━━ Wyświetlone wpisy ━━
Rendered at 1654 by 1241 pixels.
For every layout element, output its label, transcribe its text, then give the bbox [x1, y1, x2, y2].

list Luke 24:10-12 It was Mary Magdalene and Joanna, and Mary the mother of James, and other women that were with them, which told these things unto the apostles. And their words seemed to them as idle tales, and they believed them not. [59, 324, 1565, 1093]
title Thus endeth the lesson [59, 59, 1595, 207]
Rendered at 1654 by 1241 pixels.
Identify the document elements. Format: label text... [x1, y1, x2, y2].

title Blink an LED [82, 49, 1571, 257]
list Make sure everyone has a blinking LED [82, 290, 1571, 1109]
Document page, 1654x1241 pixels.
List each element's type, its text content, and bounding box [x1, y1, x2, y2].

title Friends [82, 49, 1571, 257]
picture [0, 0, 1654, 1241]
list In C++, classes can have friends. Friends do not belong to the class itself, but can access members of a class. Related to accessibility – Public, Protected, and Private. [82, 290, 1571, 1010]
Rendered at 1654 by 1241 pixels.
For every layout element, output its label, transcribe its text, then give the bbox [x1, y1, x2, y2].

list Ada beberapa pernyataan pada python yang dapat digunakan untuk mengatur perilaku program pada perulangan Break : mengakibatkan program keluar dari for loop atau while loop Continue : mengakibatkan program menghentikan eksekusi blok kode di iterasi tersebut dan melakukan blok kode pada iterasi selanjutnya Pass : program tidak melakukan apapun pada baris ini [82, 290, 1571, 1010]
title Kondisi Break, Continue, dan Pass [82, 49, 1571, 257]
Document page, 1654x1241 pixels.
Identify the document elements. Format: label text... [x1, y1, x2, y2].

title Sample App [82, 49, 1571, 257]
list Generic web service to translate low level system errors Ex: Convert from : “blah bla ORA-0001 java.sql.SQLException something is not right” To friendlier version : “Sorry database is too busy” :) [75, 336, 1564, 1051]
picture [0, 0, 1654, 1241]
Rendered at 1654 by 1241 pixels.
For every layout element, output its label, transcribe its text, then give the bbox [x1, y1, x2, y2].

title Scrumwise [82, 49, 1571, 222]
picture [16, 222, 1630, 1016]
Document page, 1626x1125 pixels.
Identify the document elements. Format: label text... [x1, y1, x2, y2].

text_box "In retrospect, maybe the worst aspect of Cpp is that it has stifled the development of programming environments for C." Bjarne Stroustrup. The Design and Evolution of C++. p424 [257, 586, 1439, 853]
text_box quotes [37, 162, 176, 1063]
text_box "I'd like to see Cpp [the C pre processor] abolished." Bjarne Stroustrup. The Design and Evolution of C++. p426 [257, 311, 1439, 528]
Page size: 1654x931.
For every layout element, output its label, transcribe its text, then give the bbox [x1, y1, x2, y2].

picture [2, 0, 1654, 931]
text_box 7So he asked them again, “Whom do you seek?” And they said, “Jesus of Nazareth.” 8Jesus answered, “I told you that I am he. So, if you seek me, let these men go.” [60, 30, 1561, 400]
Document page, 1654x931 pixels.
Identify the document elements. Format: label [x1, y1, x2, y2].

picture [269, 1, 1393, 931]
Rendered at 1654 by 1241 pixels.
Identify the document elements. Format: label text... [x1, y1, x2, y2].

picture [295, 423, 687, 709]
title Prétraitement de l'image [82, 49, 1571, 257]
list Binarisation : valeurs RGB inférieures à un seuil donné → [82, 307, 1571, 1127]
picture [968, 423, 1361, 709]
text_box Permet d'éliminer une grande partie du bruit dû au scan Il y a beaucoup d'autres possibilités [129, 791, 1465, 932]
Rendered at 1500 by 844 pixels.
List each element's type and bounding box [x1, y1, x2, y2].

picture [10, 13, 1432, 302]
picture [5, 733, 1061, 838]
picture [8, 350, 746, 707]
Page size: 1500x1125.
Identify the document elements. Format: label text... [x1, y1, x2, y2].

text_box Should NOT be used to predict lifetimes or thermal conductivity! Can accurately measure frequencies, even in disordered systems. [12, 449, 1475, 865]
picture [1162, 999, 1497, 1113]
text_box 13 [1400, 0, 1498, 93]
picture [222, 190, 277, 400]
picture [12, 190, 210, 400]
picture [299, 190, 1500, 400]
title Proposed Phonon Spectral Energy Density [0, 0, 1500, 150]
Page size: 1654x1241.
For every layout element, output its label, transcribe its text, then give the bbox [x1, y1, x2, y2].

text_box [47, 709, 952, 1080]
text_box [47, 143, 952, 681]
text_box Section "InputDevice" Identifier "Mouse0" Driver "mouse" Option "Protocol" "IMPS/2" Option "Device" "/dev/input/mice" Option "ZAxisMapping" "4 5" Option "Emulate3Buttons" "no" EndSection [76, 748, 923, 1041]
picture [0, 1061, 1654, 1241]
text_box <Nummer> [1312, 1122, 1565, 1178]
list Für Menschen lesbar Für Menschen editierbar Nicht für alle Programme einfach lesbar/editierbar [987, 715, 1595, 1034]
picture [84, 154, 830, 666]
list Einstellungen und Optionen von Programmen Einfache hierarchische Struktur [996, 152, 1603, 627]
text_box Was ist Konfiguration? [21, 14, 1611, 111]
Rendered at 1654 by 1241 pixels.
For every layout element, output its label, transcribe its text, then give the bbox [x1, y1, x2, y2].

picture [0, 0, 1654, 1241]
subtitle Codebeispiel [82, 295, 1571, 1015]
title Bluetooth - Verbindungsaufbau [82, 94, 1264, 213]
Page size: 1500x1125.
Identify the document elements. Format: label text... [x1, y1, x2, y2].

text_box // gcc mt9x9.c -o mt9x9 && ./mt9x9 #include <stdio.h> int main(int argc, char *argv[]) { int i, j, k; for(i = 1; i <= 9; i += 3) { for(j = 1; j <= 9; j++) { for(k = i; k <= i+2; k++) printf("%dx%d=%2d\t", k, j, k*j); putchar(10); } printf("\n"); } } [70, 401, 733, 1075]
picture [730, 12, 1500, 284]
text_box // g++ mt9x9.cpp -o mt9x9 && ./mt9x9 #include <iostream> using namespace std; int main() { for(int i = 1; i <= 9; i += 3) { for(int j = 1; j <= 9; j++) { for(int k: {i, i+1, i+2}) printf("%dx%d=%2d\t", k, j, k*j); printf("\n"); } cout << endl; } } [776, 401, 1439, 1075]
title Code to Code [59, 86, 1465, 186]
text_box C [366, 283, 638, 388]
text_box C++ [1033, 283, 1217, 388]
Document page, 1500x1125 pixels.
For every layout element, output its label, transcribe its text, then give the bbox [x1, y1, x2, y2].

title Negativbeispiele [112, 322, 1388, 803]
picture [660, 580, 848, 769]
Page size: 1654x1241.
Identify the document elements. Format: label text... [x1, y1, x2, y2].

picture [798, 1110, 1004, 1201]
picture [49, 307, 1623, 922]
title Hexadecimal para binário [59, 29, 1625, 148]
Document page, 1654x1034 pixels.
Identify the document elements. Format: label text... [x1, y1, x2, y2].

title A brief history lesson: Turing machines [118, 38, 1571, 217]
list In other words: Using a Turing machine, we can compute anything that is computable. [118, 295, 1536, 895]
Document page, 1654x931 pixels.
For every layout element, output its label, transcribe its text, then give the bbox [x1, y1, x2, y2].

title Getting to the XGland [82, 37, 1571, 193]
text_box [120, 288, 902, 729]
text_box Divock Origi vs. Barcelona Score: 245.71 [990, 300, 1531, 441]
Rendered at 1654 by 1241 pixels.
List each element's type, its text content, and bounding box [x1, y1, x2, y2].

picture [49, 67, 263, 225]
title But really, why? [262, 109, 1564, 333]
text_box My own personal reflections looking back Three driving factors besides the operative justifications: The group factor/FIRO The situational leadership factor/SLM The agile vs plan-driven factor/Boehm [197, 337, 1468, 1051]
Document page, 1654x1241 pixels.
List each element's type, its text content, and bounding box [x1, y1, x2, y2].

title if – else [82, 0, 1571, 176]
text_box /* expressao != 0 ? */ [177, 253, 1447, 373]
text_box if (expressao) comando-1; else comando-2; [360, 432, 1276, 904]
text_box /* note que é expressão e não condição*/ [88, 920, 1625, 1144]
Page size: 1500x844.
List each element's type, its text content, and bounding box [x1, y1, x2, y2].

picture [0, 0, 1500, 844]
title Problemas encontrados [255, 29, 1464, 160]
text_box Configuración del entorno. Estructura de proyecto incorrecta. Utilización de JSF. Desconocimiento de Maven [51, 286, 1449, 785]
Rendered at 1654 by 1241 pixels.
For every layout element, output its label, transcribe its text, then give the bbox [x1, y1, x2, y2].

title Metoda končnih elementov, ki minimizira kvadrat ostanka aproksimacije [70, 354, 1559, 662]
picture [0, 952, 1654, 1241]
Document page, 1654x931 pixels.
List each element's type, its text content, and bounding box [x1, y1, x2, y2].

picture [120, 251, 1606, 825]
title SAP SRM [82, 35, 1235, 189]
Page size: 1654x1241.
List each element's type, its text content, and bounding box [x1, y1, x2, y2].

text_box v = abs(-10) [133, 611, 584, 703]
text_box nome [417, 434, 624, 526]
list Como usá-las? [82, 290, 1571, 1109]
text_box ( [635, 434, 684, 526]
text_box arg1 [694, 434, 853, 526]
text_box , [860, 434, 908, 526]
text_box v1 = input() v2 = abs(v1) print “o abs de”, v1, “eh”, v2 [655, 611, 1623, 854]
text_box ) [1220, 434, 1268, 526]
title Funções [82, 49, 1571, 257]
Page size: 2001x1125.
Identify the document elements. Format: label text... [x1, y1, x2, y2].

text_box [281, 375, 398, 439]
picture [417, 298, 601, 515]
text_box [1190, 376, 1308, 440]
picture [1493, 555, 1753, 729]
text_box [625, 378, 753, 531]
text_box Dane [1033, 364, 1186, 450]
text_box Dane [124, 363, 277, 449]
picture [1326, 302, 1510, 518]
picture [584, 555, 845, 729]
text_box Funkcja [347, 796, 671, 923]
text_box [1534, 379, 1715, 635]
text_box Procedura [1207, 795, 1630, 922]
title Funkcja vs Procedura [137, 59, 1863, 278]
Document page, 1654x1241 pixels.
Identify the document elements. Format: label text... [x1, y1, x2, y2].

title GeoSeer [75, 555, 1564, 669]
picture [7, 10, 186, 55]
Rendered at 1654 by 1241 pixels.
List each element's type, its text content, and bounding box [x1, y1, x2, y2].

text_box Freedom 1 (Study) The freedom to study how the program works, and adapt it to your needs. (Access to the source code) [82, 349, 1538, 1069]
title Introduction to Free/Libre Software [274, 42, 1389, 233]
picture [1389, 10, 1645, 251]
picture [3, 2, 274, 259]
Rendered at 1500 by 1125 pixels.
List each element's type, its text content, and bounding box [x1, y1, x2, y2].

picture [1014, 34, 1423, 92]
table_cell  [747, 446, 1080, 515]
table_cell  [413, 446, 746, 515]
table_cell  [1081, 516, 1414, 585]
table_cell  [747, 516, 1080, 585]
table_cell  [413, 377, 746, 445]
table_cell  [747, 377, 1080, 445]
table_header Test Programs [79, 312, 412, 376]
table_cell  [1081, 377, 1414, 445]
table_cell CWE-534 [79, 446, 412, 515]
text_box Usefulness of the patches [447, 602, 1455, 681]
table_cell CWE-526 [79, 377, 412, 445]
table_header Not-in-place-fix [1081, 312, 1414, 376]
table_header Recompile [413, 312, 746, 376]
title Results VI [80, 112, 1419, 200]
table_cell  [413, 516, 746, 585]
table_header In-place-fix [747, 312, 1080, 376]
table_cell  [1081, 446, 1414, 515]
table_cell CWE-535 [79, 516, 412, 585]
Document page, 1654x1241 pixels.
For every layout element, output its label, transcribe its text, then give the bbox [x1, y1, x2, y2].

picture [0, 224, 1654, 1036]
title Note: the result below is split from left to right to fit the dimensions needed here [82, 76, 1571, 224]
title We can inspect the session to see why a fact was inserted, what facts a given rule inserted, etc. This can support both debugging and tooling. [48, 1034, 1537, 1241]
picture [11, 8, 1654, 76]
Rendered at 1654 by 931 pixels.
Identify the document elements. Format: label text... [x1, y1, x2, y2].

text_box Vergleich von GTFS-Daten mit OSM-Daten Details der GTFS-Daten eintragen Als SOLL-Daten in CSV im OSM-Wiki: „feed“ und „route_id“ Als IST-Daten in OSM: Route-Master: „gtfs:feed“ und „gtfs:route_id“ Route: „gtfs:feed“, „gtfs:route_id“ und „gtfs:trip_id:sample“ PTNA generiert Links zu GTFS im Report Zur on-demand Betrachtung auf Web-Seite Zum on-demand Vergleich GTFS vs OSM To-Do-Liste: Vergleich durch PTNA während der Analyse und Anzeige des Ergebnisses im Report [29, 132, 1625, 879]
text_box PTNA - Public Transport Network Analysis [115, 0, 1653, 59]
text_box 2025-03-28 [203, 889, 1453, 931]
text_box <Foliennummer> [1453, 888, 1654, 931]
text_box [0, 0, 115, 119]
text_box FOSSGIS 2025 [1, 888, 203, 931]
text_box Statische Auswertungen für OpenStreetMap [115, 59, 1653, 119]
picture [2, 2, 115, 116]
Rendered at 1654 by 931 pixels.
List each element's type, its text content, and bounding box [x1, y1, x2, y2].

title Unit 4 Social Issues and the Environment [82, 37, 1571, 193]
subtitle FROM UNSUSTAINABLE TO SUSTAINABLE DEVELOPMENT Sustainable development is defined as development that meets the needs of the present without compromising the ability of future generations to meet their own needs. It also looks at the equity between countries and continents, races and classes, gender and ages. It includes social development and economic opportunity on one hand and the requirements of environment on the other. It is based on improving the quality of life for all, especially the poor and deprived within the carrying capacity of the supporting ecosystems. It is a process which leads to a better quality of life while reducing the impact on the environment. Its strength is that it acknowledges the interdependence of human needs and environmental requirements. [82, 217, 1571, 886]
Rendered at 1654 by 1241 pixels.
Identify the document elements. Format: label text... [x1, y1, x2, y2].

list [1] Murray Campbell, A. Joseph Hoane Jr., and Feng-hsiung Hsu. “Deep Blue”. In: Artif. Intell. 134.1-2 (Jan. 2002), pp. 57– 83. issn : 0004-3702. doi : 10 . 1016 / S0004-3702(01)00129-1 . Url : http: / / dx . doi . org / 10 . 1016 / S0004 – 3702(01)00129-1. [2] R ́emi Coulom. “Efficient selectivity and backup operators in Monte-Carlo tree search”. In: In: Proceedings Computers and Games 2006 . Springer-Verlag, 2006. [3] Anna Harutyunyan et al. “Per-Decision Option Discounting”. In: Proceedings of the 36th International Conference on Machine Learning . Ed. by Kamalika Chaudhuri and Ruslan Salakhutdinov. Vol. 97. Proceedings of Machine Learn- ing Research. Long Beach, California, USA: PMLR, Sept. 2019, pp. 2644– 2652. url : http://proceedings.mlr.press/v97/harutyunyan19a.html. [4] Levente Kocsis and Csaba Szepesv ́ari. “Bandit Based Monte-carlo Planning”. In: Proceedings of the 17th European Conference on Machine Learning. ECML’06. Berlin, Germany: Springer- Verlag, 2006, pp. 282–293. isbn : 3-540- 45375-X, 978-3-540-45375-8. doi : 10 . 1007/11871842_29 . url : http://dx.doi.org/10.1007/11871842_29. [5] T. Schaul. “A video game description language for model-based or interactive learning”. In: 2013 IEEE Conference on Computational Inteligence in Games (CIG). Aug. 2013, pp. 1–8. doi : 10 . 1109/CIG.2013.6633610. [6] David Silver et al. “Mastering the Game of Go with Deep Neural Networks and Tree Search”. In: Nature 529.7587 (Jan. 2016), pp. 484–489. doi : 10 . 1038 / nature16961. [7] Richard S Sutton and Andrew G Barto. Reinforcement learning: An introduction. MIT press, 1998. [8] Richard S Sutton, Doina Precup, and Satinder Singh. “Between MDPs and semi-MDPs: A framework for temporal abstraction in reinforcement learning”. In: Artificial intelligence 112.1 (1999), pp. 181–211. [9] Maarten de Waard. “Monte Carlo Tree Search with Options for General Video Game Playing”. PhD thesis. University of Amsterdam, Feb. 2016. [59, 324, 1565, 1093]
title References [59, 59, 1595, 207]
━━━
(Opis zadania):
Należy przedstawić jako listę JSON napisów fragment listingu od jego początku aż do wiersza zawierającego „list In C++, classes” włącznie, po jednym napisie na każdy wiersz, z pominięciem pustych wierszy.

(Pełne rozwiązanie):
[
  "Rendered at 1654 by 1241 pixels.",
  "For every layout element, output its label, transcribe its text, then give the bbox [x1, y1, x2, y2].",
  "list Luke 24:10-12 It was Mary Magdalene and Joanna, and Mary the mother of James, and other women that were with them, which told these things unto the apostles. And their words seemed to them as idle tales, and they believed them not. [59, 324, 1565, 1093]",
  "title Thus endeth the lesson [59, 59, 1595, 207]",
  "Rendered at 1654 by 1241 pixels.",
  "Identify the document elements. Format: label text... [x1, y1, x2, y2].",
  "title Blink an LED [82, 49, 1571, 257]",
  "list Make sure everyone has a blinking LED [82, 290, 1571, 1109]",
  "Document page, 1654x1241 pixels.",
  "List each element's type, its text content, and bounding box [x1, y1, x2, y2].",
  "title Friends [82, 49, 1571, 257]",
  "picture [0, 0, 1654, 1241]",
  "list In C++, classes can have friends. Friends do not belong to the class itself, but can access members of a class. Related to accessibility – Public, Protected, and Private. [82, 290, 1571, 1010]"
]